Sure, visions of sugarplum fairies might be dancing in your head this time of year.
But it's going to take a little more to bring your Christmas party to the next level.
While the traditional seasonal standards are… standard, the surefire way to put the star on your tree — or the eggs in your nog — is to put on the best rap Christmas classics.
Our suggestion: put the computer beneath the mistletoe and bump these classics.
“Christmas Rapping” (1979)
Kurtis Blow's break-out single helped land him rap's first major, with CBS, in 1979. It's since become one of the most sampled rap songs in hip-hop history, with snippets heard everywhere from Beastie Boys' “Hold It Now Hit It” to Next's “Too Close.” (It was also the first rap song performed on television in several countries.) Blow still performs it to this day, affirming that Christmas is indeed one thing he knows.
The Treacherous Three & Doug E. Fresh
“X-Mas Rap” (1984)
“X-Mas Rap” was released at the same time as the movie Beat Street, to capitalize off of the live performance of it in the movie. Because the scene got so popular, later pressings of the song changed the title to “Santa's Rap” and took out the foul language to make it suitable for the whole family. It's clearly more than a novelty song; the energy and strength of the performance is as strong live as it is on wax. Kool Moe Dee's disenchanted Santa captures the frustrations of the holidays, and Doug E. Fresh blesses the track with one of his best recorded beat-box performances.
“Christmas in Hollis” (1987)
With the popularity of the A Very Special Christmas compilation, many of us grew up with “Christmas in Hollis” as the only rap song we were allowed to play on our parents' stereo during the holidays.

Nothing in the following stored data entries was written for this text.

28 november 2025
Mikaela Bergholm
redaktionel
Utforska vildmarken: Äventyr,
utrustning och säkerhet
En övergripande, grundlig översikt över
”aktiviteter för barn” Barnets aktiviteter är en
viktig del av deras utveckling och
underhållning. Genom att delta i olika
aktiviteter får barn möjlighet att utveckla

A charity single that's become the “cool Yule” signifier in media rangingeverything from Die Hard to “The Office”. A 1997 A Very Special Christmas compilation had a Reverend Run-led posse cut of “Santa Baby” featuring all the top rappers 1997 had to offer.

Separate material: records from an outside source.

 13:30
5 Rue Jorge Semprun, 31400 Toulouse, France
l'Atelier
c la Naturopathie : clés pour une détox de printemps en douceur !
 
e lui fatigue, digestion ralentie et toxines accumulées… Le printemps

“Merry Muthafuckin' X-Mas” (1992)
Before Christmas on Death Row became the compilation CD making you do a double take every time you flipped past it in a used CD bin, Eazy-E made Christmas gangsta with “Merry Muthafuckin' X-Mas.” The final cut from his 5150 Home 4 Tha Sick EP, E's wishes for a “fucked up New Year” certainly came true for Master P who years later forgot in which order the winter holidays fell. “Merry Muthafuckin' X-Mas” is also notable for an intro that connects rap to the party records of forefathers like Dolemite and Blowfly, as well as vocals from the boy who would group up to be Black Eyed Peas member will.i.am.
“Player's Ball” (1993)
Yes Virginia, Outkast's first single was a Christmas song. Off the A LaFace Family Christmas compilation, the original lyrics specified that the Player's Ball was happening “on Christmas day.” With sleigh bells being so common in mid-'90s rap, transitioning the song into a year round party staple was as easy as editing a few words out and shooting a (Sean Combs directed) video that had absolutely nothing to do with the holiday. This is the original version.
Busta Rhymes and Jim Carrey
“Grinch 2000” (2000)
With all the recent holiday hoopla over his “Little Drummer Boy” duet with Justin Bieber, what better way to impress your party guests than by digging in the crate of decorations and pulling out Busta Rhymes' first attempt at Holiday cheer. Off the soundtrack to the wretched live action How the Grinch Stole Christmas, Busta trades bars with star Jim Carrey (in character, but flowing with the same precision we saw him bring to Vanilla Ice and Snow parodies). They keep things clean, with the only glaring censored edit being a name drop of Heineken.
“Dipset X-Mas Time” (2006)
Hip-hop's greatest minds have speculated for years why Dipset has such an obsession with the Christmas season. I believe they developed their penchant for repetitive song structures out of love for “Jingle Bells.” In 2006, at the height of their movement, they released A Dipset X-Mas. While it's a mixed-bag, the opening track “Dipset X-Mas Time” combines all the excitement of a Harlem Holiday with an almost unrecognizable re-imagining of “Wonderful Christmastime.” Sadly, Byrd Gang member Stack Bundles would die six months later. Several Dipset Christmas endeavors have followed, most notably Jim Jones' concept mixtape based around the movie Bad Santa.